Text shown —
______

Hi All,
We are facing the problem of file system corruption on DS8300,we have done very much effort to find out the root cause of problem but we still not get any success, we have AIX 5.3 OS installed on system with latest patches, we have upgraded HBA firmwares, DS8300 firmware, System firmware, Upgraded the Fabric Switches firmwares, recently deployed brand new switches but sill the problem exists, when problem occurs we have to down our live services and unmount the affected file system & repair the file system by fsck utility & then we have to restart the services which results in down time of about 30-40 minutes, we have raised the problem to IBM whenever the problem arise but when they analyzed they haven't find any abnormality they analyzed the PE packages in DS but they didn't find any abnormality. Have anyone received these file system corruption error on DS or any suggestion Idea ?
Regards
What is the data or application writing or using the 'corrupt' data?
This could be an application problem.
Does the application use raw filesystems?
Get your application provider in the loop and get them talking to IBM.
HTH.
You will have to ask IBM to help you fix this
There are a few things that I know you need to have a look
If you are using the new 450 disks and you are using space efficient flash copy you must upgrade to the latest level.
There was problem on this also disk that are SAN boot root disk will have to be recreated in some cases to recover from this problem. This can be done by remirroring and moving the disk but then the old disk must be removed and recreated on the storage.
The corruption of file system was occurred some times on Application File system & some times on Database file system, We are using Bea Weblogic & Oracle 10g Database, previously the corruption error was occurred with a time span of two weeks, now form last two months we noted that the corruption error came on DS8300 after two weeks We do not have HACMP environment but we are using SDDPCM with MPIO for attaching host, we made the VG's & FS available on one host at a time.
The error which came on host was FILE SYSTEM CORRUPTION when we saw the error report by errpt -a it shows some file name j2imap.c and in the end the name of the effected file system was written.Yes fsck always fix it. When the fsck repairing the file system it display messages like super block mark dirty but Fixed.

______

Stored entries

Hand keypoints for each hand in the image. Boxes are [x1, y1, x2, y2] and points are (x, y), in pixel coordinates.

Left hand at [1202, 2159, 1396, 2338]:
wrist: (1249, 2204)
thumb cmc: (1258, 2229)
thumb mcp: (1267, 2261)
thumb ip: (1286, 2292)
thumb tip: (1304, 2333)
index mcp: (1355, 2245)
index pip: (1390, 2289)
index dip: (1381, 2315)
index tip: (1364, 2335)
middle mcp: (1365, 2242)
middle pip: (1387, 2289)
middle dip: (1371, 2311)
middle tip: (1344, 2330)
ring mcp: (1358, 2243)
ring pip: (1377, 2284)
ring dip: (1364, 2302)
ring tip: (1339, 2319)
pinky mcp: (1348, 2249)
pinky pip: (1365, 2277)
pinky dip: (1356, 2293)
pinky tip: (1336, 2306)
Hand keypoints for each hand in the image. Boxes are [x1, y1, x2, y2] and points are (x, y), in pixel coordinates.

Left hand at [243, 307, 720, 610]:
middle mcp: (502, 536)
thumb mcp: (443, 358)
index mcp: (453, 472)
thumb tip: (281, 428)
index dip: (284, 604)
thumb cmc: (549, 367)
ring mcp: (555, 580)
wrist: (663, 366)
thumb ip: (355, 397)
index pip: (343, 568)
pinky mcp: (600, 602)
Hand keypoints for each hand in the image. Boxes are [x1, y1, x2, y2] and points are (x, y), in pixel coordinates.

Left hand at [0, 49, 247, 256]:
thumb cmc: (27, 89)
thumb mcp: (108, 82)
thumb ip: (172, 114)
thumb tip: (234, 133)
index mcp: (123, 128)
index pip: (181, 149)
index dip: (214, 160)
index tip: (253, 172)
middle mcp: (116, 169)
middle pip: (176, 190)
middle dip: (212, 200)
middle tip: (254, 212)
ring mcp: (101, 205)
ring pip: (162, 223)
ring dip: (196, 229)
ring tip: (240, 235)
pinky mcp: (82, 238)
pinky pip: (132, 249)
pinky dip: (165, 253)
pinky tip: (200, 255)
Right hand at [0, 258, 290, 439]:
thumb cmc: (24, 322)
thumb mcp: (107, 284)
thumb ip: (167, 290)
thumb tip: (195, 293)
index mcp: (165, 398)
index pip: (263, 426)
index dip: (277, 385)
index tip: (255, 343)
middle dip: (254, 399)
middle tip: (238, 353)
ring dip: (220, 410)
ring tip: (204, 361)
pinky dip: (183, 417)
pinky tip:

______

In the thread about file system corruption on the DS8300, how much downtime results each time the affected file system has to be repaired? The listing has no role here.

Solved problem — About 30 to 40 minutes.